According to the European Medicines Agency (EMA) and the American Academy of Pediatrics (AAP), certain macrolides are considered compatible with breastfeeding when clinically indicated, but individual assessment is always necessary. The risk-benefit analysis should consider the severity of the maternal infection, the availability of alternative treatments, and the age and health status of the breastfed infant.
How Does Macrovic Junior Interact with Other Drugs?

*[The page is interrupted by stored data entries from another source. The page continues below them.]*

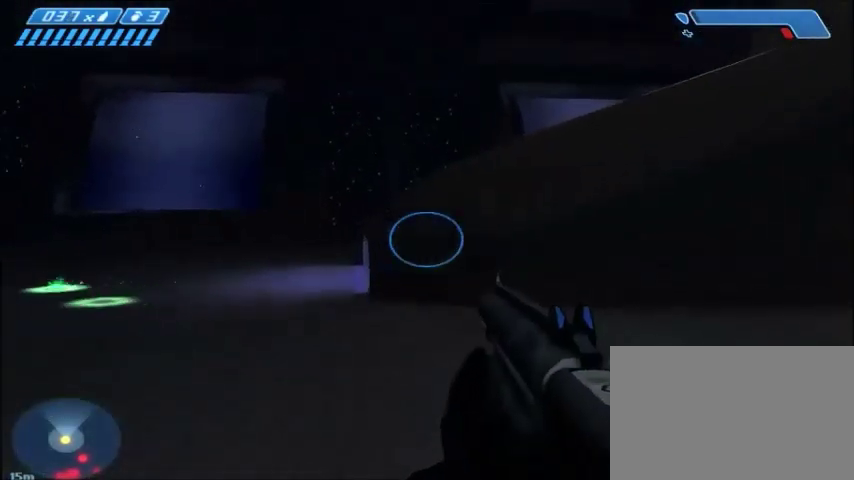
{"keys": ["w"], "mouse": [], "events": []}
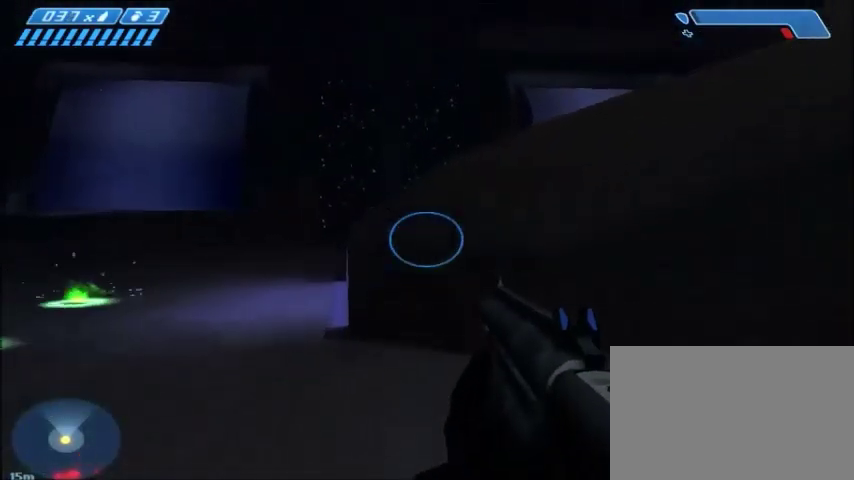
{"keys": ["w"], "mouse": [], "events": []}
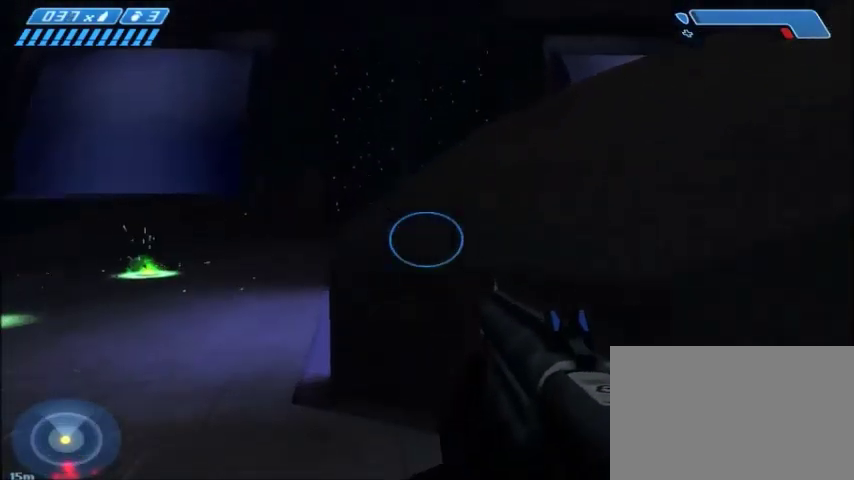
{"keys": ["w"], "mouse": [], "events": [[167, "space", "down"], [267, "space", "up"]]}
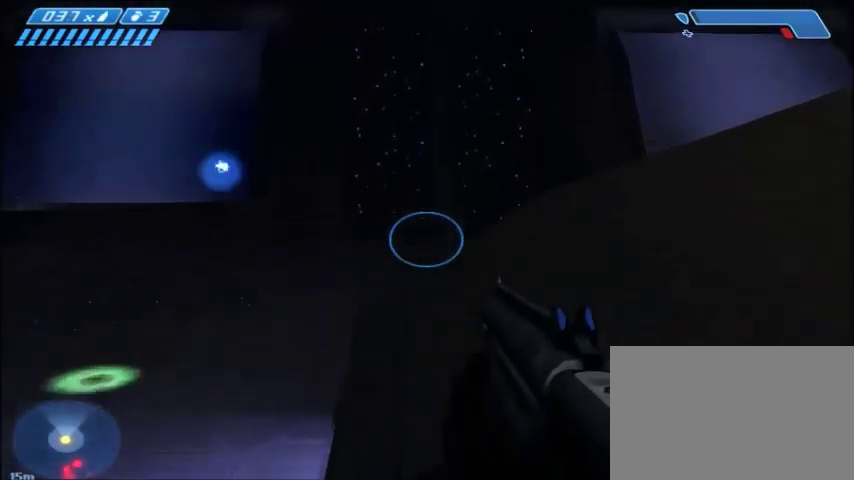
{"keys": ["w"], "mouse": [], "events": []}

Macrolide antibiotics are known to inhibit cytochrome P450 (CYP) enzymes in the liver, particularly CYP3A4 and, to a lesser extent, CYP1A2. This inhibition can slow the metabolism of co-administered drugs that are substrates of these enzymes, leading to increased plasma concentrations and potentially enhanced pharmacological effects or toxicity. The degree of CYP inhibition varies among different macrolides, and the prescribing physician will consider this when selecting the appropriate antibiotic.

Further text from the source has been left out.